Three-year-old John Andrew Kirkham was in an ambulance and on the way to hospital when he suffered a cardiac arrest and could not be revived.

His death came after he had been seen by both hospital and GP staff in the days leading up to his death.

James Newman, assistant coroner for Derbyshire, summed up the five-day inquest today (Friday) at Chesterfield Coroner’s Court.

He said: “I find that on the balance of probability if antibiotics had been prescribed, John’s condition would not have deteriorated as catastrophically as it did and his death would have been avoided.”

The inquest heard that John had been admitted to Stepping Hill Hospital’s accident and emergency department and his heart rate, temperature and respiratory levels were all high.

He was due to be discharged, but his condition deteriorated and he was admitted to the pediatric ward where observations were only completed once.

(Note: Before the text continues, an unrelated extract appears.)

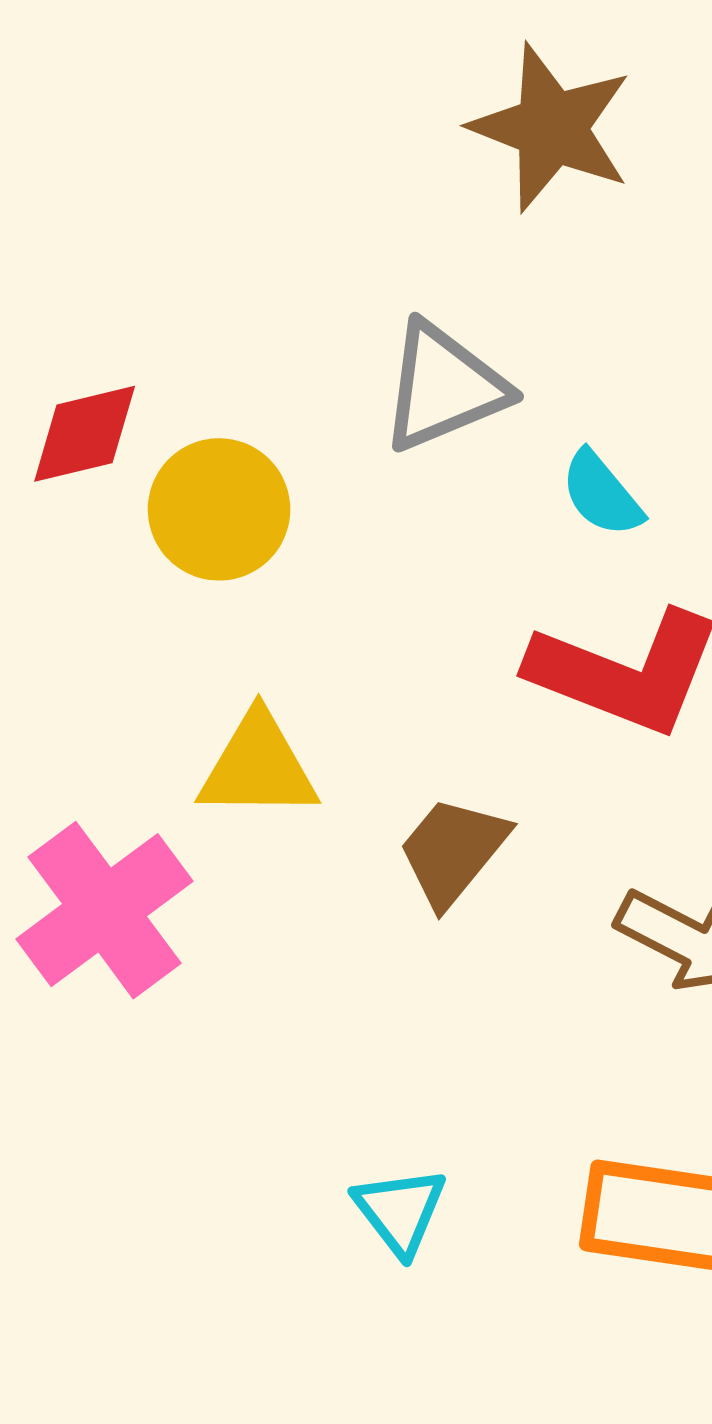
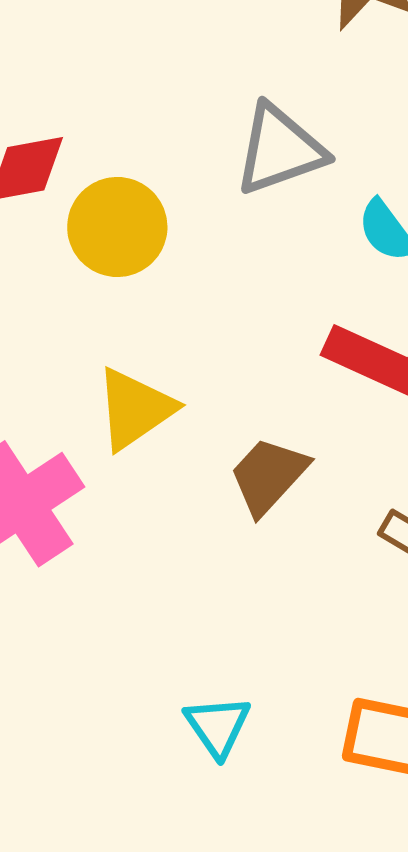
yellow triangle: (258, 766) -> (135, 409), turned -38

John was examined by doctor Michael Cocker, a trained GP who was six months into his specialist field, but no formal observations were conducted or any antibiotics given before he left, the inquest was told.

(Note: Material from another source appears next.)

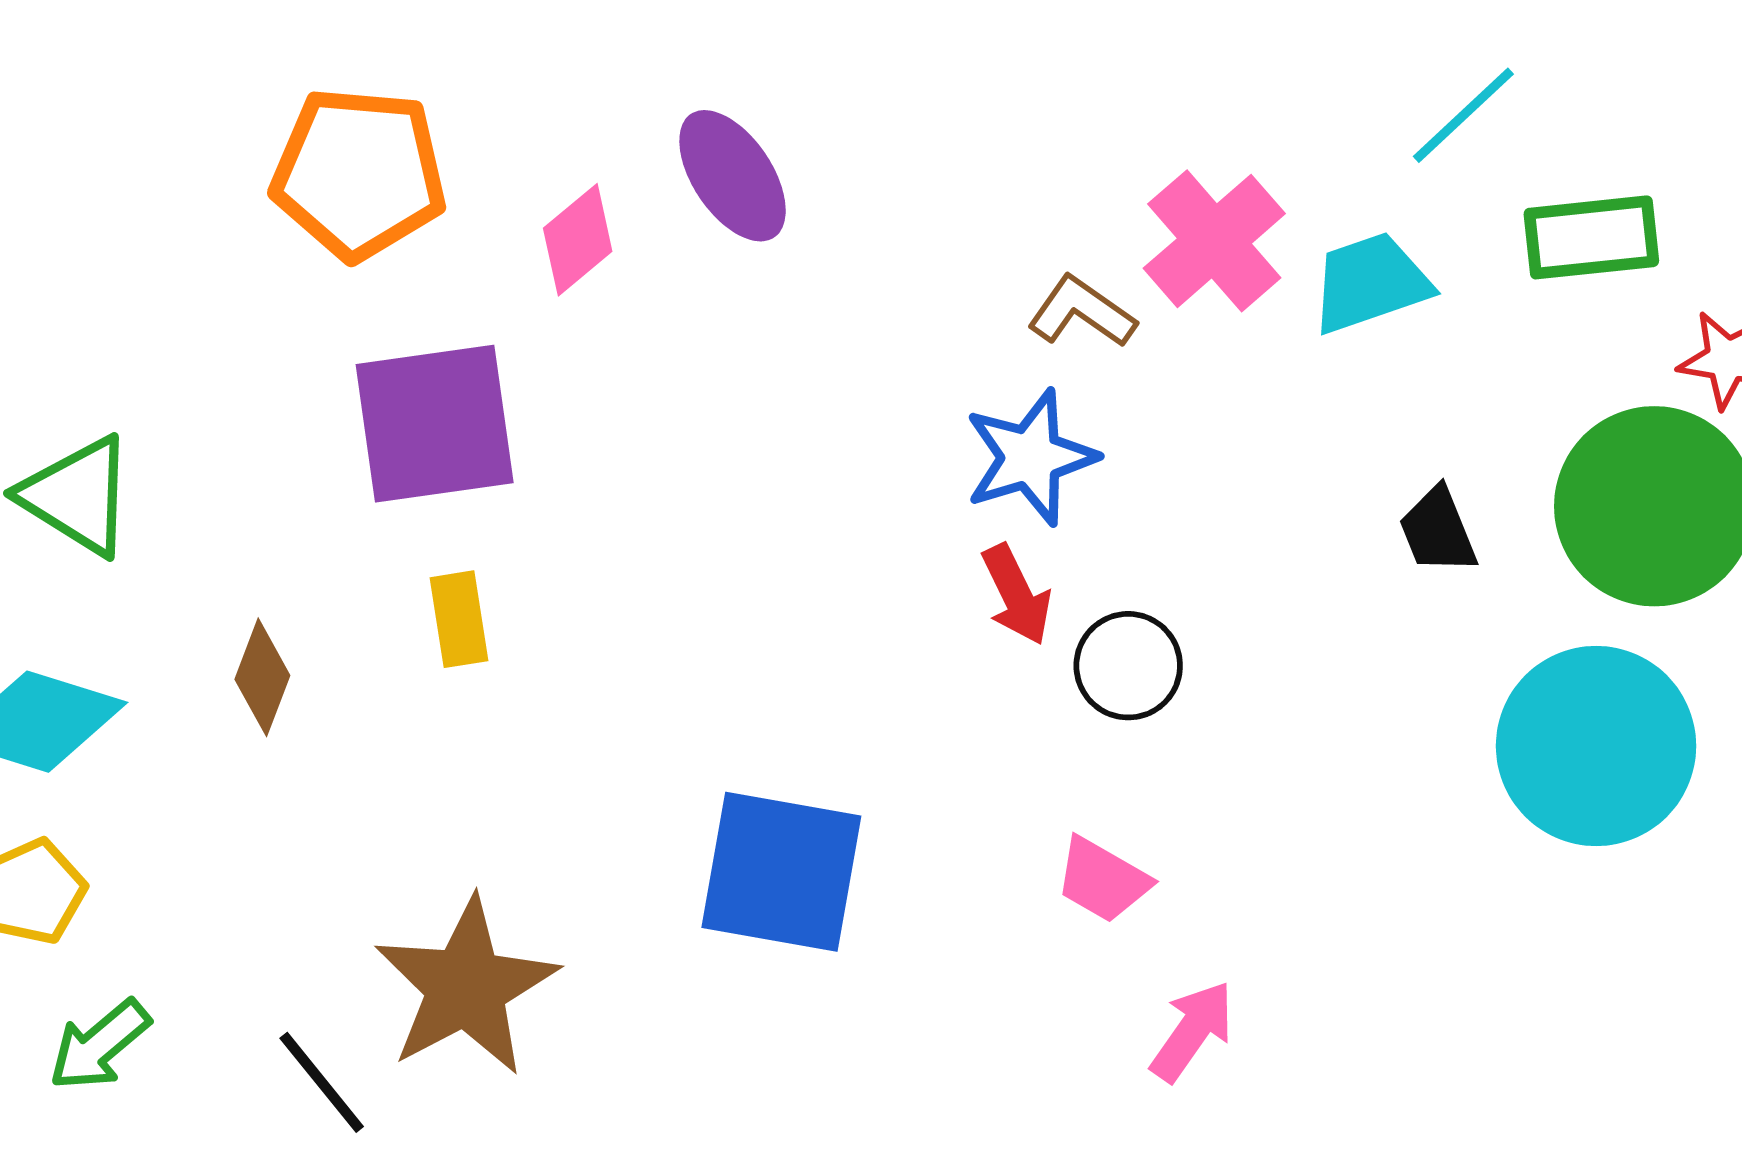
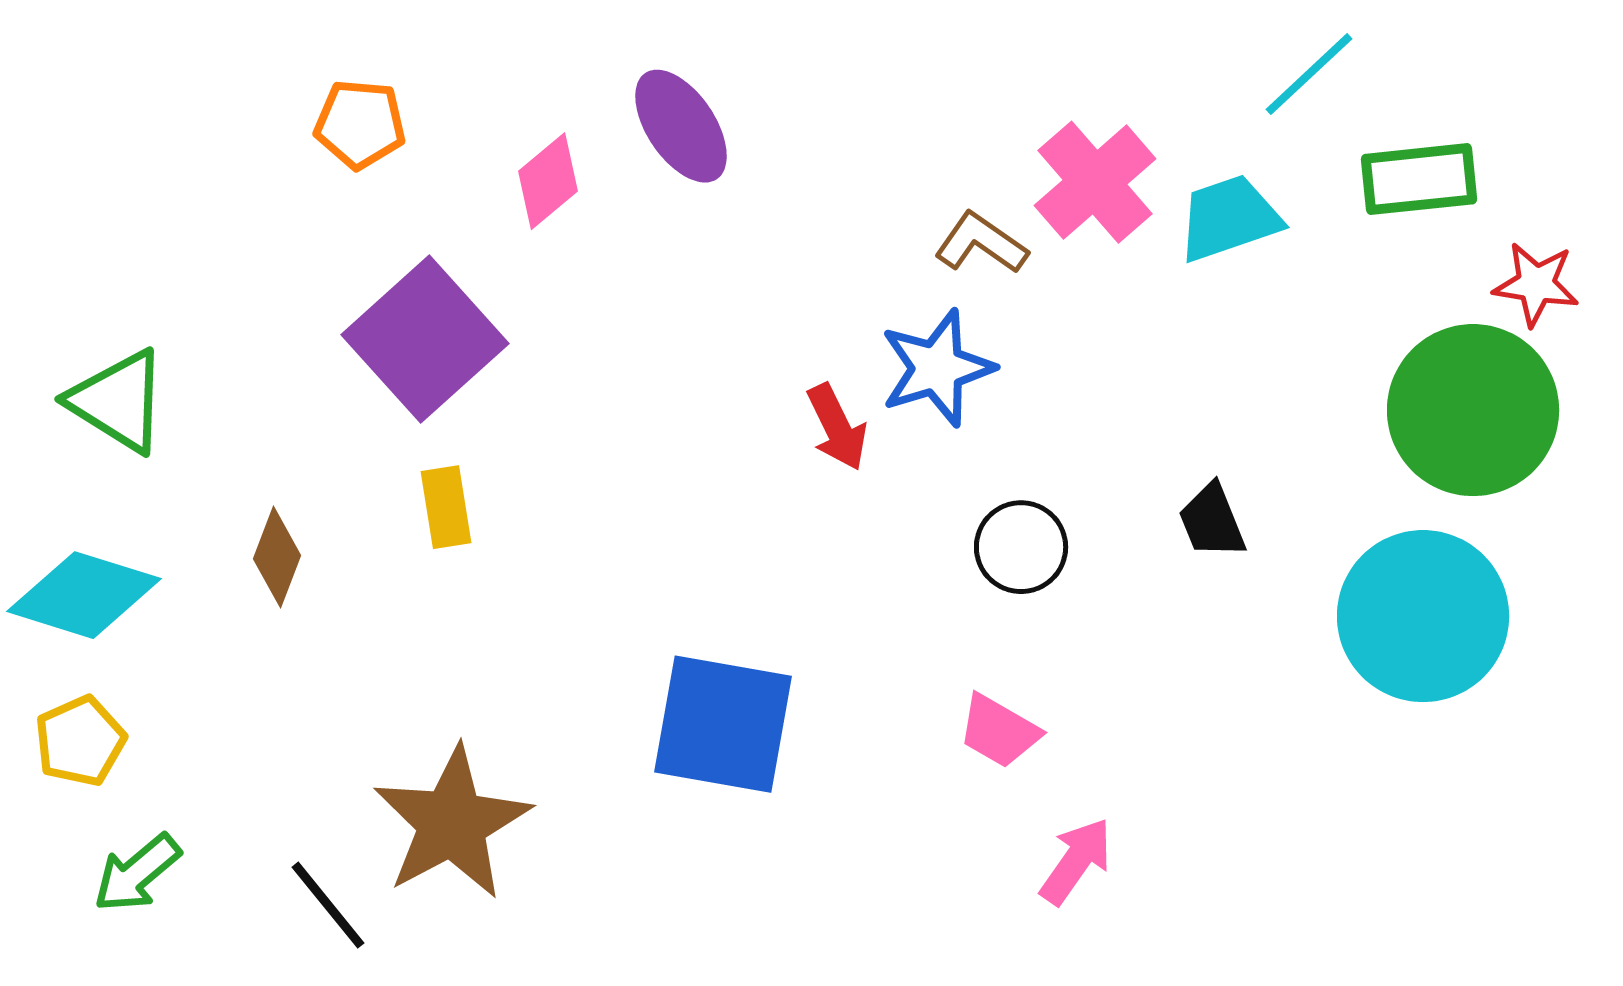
orange pentagon: (359, 173) -> (360, 124), size x0.6
purple square: (435, 424) -> (425, 339), turned -34
black trapezoid: (1438, 531) -> (1212, 521), moved
red arrow: (1016, 595) -> (837, 427), moved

“There were significant opportunities to observe and monitor John before he was discharged,” said Mr Newman. “A more thorough and clinical observation should have taken place.”

After leaving hospital he slept in bed with his mother, Joanne Kirkham, and the next day he was described as less interested and half-hearted approach when he visited his paternal grandmother’s farm.

The inquest heard how on the day of John’s death, Joanne rang Elmwood Medical Centre and could not get an emergency appointment, securing one later in the day.

“I have great deal of sympathy with Mrs Kirkham who rang at 8.50am on a Monday but there were no more emergency slots left,” said Mr Newman.

It was at the doctor’s surgery that doctor Ian Maclure became concerned about John’s condition and rang for an ambulance to take him to Macclesfield District Hospital. Life support was needed in the surgery before he made the journey.

After suffering a cardiac arrest and vomiting in the ambulance, the coroner described as “valiant” the efforts to save the youngster.

The post mortem concluded John died from acute streptococcus pyogenes, a secondary infection after suffering from chicken pox due to a weakened immune system.

Mr Newman said: “Streptococcus pyogenes is a rare condition, but from what evidence I have heard this complication should be known about.”

In closing, he commended the Kirkham family for being brave as they sat through four days of evidence: “I can’t imagine what you have been through. I wish I could tell you the conclusion of this inquest will wave a magic wand and make it better, but it does close doors that have been open since John’s death.”

Mr Newman recorded a verdict of natural causes.